A report exists on h2g2 already relating to Space Balls. Read this for more details about the film which has become just as much a cult piece as the films it parodies.
Life Stinks - 1991
Easily the most moralising of all Brooks' films, Life Stinks centres around the life of multi-multi-millionaire Goddart Bolt (Brooks - who also directed, produced and co-wrote). Bolt, who has always been rich, is challenged by the came-from-nothing businessman Vance Crasswell (Jeffrey Tambor) to spend a month on the streets; unable to access his wealth or disclose who he is. After many trials and tribulations Bolt actually succeeds, but Crasswell isn't going to play fair and Bolt must recapture his wealth while retaining the homeless woman he has come to love.
A nice film, nothing special, not a blockbuster, but funny in parts and certainly not the worst film Brooks has ever made. This film is a departure from all the old Brooks film casts, no one from any of the previous films appears in a major role in this one.
Robin Hood: Men In Tights - 1993
This is Brooks' take on the Robin Hood myth and a parody of several films which were cult in the early 1990's including White Men Can't Jump and, obviously, Robin Hood: Prince of Thieves.

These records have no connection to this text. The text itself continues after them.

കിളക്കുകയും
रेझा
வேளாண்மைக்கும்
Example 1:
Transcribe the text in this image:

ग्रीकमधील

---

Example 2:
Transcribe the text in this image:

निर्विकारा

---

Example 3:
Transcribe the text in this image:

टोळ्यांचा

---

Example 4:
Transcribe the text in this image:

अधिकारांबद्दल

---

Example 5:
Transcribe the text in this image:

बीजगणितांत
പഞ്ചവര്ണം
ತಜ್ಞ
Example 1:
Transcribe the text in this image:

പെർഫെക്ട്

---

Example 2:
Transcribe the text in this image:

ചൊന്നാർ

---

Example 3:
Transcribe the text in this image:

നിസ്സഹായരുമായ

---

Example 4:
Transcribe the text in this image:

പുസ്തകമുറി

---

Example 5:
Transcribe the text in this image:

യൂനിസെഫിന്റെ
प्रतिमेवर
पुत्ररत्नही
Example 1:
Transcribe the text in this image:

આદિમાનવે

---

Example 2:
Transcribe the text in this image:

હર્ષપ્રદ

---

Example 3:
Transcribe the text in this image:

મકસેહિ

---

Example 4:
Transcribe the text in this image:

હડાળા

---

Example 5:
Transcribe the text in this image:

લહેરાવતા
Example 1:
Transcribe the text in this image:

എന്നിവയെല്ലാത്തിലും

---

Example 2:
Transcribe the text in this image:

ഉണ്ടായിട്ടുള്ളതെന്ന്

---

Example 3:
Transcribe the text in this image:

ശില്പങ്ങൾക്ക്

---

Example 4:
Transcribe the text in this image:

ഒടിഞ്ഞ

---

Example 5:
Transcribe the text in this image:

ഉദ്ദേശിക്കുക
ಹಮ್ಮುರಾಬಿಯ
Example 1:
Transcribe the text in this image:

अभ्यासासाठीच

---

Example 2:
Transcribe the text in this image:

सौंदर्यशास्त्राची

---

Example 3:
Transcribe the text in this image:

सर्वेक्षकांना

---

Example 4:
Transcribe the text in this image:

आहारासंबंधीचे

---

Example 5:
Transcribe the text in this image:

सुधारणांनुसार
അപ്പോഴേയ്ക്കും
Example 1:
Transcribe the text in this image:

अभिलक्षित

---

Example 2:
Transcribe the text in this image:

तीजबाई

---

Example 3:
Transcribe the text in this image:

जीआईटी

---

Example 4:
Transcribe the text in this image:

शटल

Tackled with the typical Brooks approach, though this time featuring Brooks in a smaller acting role, this film has the same style of jokes from all his films, most of which you've heard before, done better. Nevertheless this film has acquired cult status and part of it was actually parodied by Shrek, the Mike Myers film.
There are a couple of absolutely brilliant lines in this film though. One in particular has Robin's (Cary Elwes) blind servant Blinkin (Mark Blankfield) confusing Robin for a copy of the Venus de Milo - "Master Robin, you've lost your arms, but you've grown a crackin' set of boobs." The film is worth it just for that one line.

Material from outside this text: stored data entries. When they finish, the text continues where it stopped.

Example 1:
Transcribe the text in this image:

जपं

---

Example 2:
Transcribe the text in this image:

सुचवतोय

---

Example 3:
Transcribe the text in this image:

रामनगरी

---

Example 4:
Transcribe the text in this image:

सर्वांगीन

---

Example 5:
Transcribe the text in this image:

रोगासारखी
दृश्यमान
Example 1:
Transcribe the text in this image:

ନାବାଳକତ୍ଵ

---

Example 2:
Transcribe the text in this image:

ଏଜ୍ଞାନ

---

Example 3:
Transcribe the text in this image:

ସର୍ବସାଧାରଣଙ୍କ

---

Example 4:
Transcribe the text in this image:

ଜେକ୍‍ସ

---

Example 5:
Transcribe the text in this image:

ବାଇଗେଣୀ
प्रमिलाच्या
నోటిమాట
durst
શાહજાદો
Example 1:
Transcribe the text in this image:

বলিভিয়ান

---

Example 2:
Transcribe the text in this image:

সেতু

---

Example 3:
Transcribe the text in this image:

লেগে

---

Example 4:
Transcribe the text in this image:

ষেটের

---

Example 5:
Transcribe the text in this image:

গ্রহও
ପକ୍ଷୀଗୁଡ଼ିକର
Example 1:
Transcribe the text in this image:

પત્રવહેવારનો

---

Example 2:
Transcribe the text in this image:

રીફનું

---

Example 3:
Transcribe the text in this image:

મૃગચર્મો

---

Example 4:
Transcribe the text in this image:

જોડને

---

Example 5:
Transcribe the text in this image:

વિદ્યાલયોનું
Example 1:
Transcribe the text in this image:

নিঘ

Dracula: Dead And Loving It - 1995
By the time Brooks came to make this film Leslie Nielsen (Dracula) was really showing his age. There was very little for the immortal Naked Gun actor to "get his teeth into" (oh, come on, you knew that was coming) in the script and even if there had been it has long since become possible to spot a Leslie Nielsen gag five seconds in advance of delivery, which makes for a rather bland comedy. It sucked.
Brooks appears as Van Helsing, Bancroft is there (probably because no other actress would take a part in this dire "comedy") and Peter "Ally McBeal" MacNicol plays Renfield, bringing his role from Ghostbusters 2 back from the dead - it wasn't very good then and didn't improve with age. Brooks' stake in this film was large as ever; he directed, produced and co-wrote again. It SUCKED! Laugh, damn you.
Mel Brooks' production company Brooksfilms has been responsible for more than just Brooks' irregular offerings. Brooks has produced several non-comedic films including the Elephant Man, which was nominated for eight Academy Awards. It is probably as a producer that Brooks has earned greatest respect from the industry, although his contribution in this area is broadly unrecognised by the public.
Mel Brooks is now in his seventies, but it never pays to write-off anybody from old school Hollywood. Brooks has acted throughout his career and has made countless appearances in other people's films and on TV including a guest spot on the Simpsons. The stage production of the Producers is a huge success. Perhaps spurred on by this, it is entirely possible that Brooks already has another film in the pipeline and even if he doesn't, his back catalogue will keep the world laughing for years to come.